Activity
Across the records below, how many lines include the string "pixels"? Respond with the number only.

Records shown
****************************************

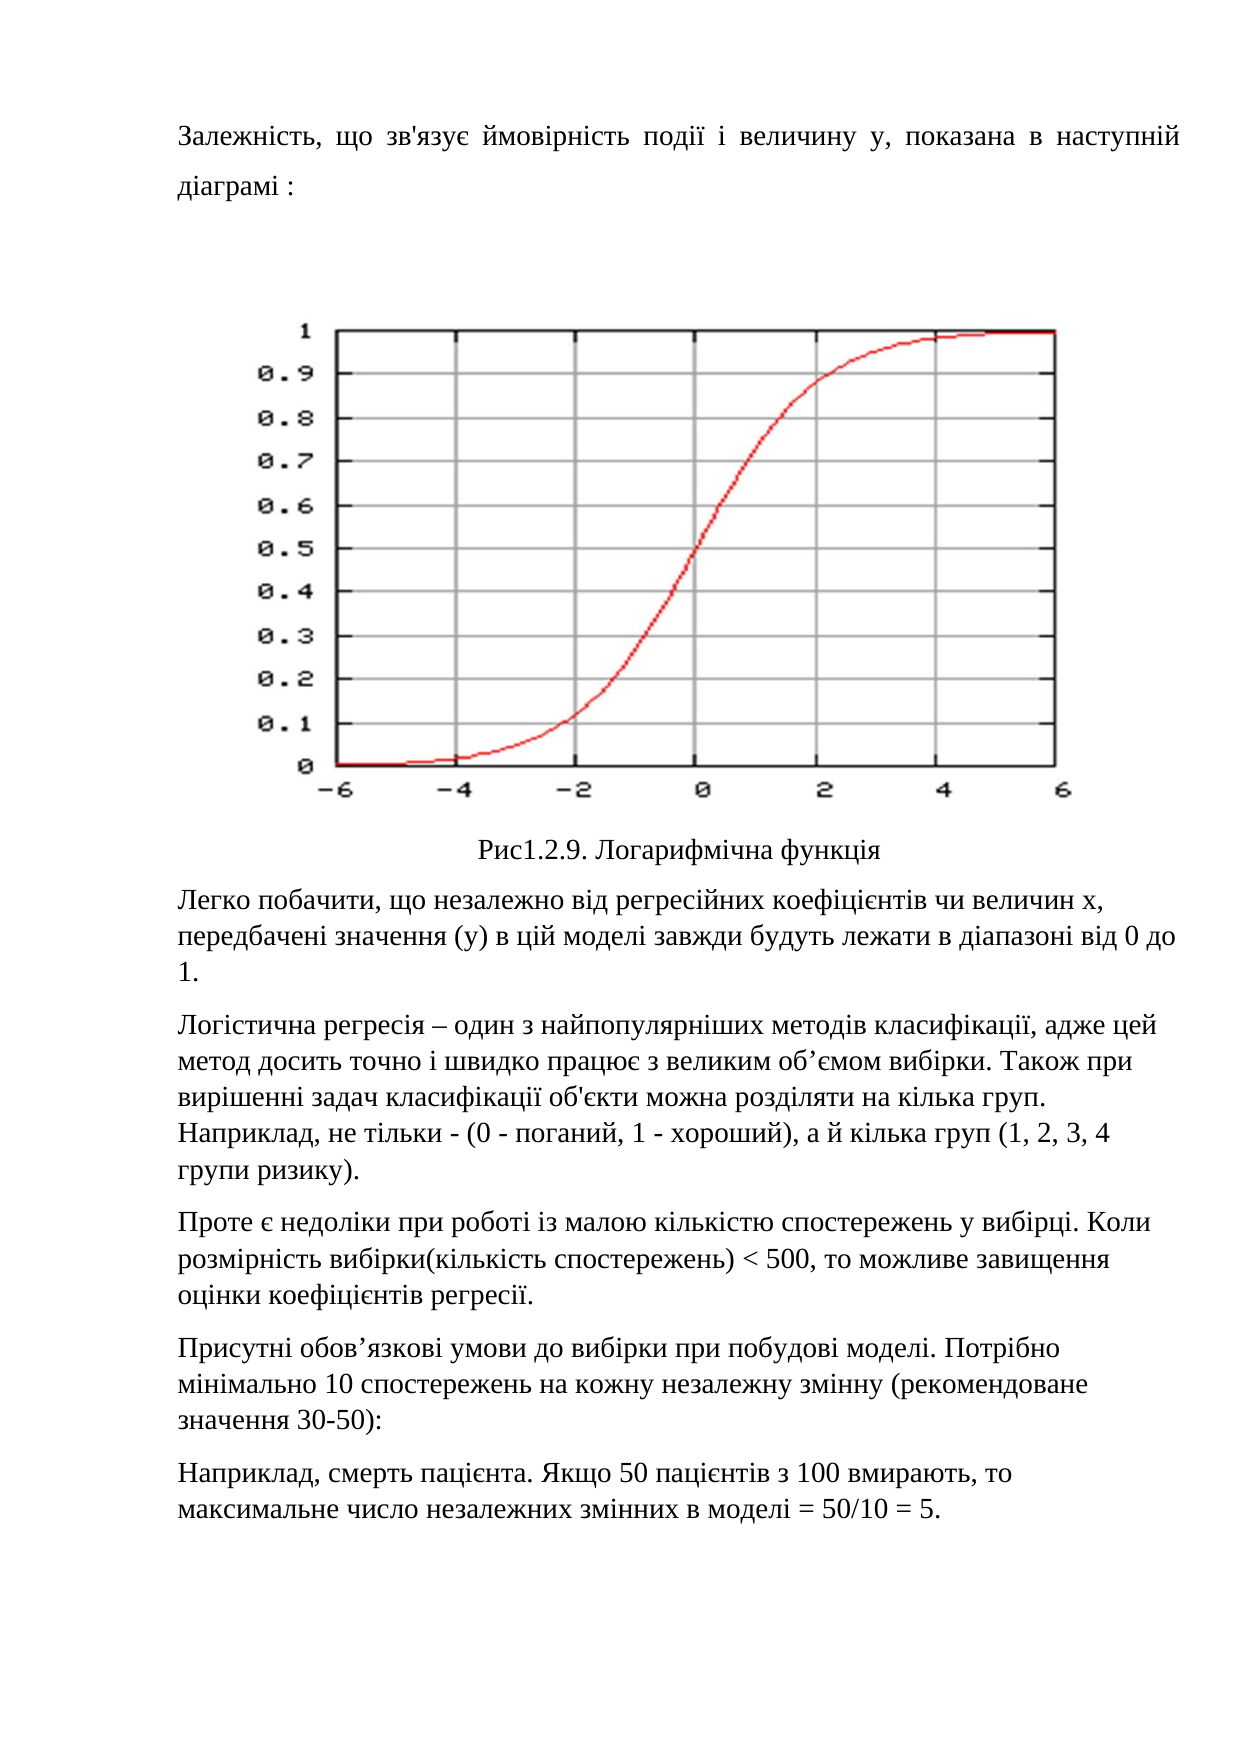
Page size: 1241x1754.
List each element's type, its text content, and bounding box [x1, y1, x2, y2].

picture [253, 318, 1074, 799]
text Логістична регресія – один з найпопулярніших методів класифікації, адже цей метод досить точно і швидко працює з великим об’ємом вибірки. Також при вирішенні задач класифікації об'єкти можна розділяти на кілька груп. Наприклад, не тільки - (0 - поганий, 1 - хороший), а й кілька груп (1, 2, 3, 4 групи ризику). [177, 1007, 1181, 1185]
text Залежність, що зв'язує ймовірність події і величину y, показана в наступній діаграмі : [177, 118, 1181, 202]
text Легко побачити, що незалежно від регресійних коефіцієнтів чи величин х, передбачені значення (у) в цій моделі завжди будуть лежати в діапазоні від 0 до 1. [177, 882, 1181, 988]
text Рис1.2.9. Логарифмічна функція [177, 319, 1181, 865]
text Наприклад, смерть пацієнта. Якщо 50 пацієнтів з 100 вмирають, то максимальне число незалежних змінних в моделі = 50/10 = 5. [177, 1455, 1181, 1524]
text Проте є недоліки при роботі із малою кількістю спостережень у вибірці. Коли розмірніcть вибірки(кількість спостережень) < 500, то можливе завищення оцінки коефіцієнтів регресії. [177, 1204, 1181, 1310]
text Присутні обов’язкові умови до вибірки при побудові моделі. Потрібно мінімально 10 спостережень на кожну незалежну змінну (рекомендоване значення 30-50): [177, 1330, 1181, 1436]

****************************************

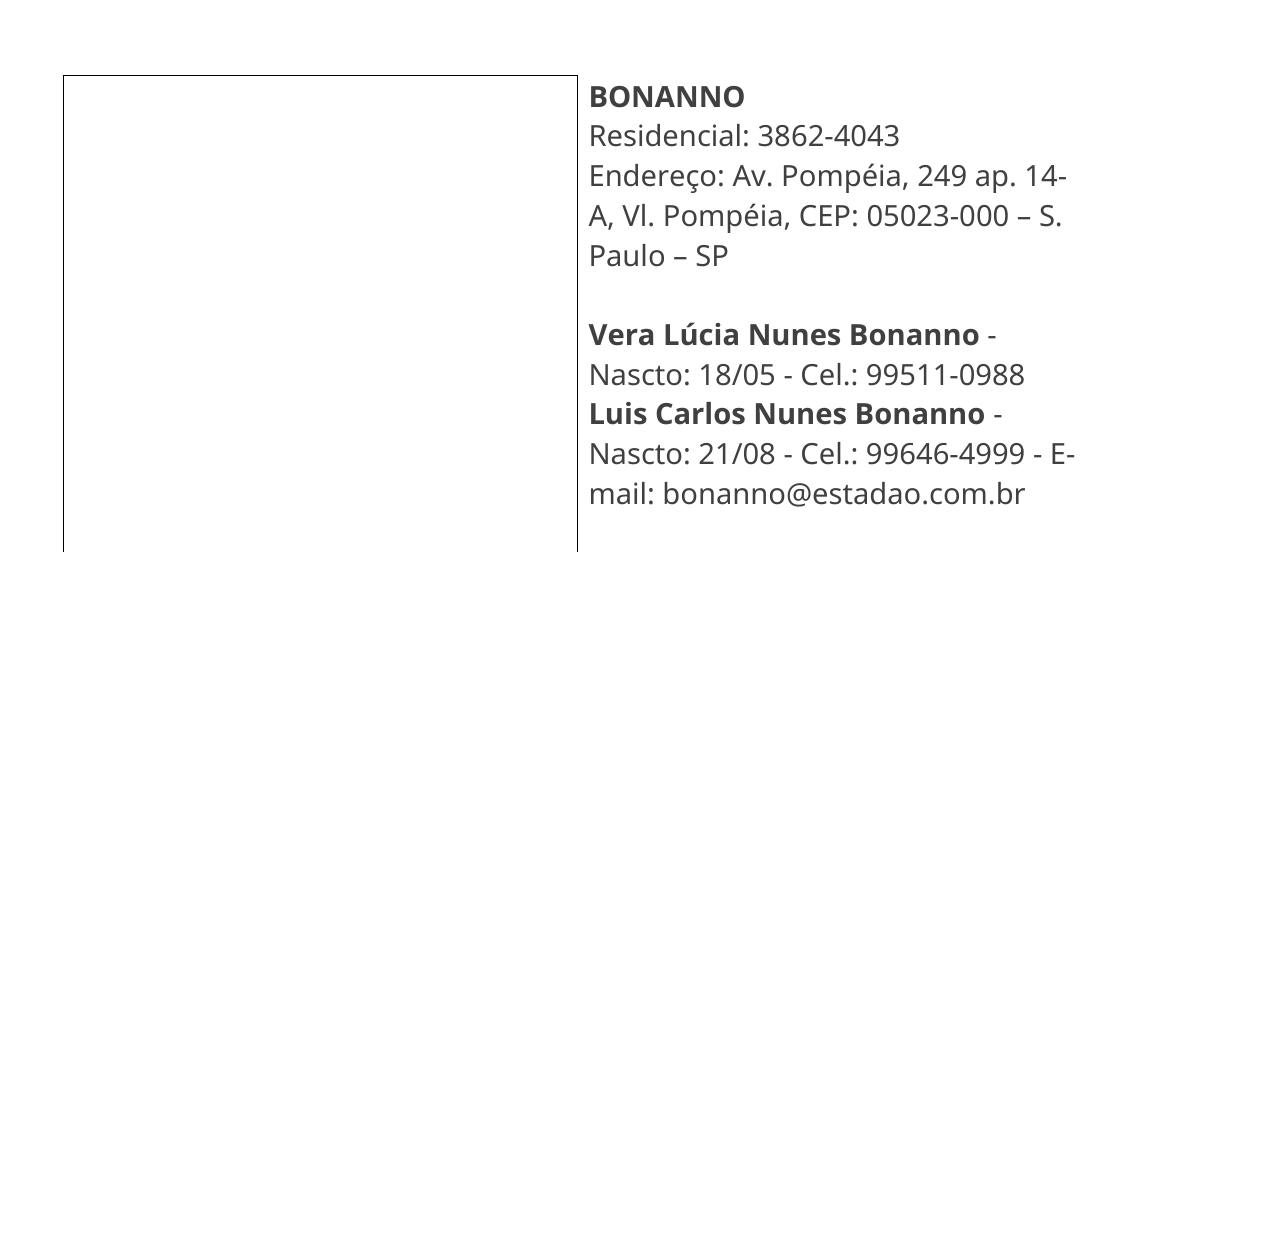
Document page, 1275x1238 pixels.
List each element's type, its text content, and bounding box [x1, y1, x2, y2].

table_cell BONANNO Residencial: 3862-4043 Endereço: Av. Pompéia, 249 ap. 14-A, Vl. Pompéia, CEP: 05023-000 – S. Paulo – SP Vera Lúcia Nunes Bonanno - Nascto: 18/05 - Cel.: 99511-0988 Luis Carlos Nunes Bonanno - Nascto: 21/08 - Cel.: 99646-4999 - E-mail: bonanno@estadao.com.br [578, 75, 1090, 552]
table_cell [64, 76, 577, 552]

****************************************

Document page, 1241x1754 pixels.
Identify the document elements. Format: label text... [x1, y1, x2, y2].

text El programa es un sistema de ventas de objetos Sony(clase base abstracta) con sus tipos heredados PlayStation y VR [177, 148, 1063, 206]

****************************************

Solution to the problem
2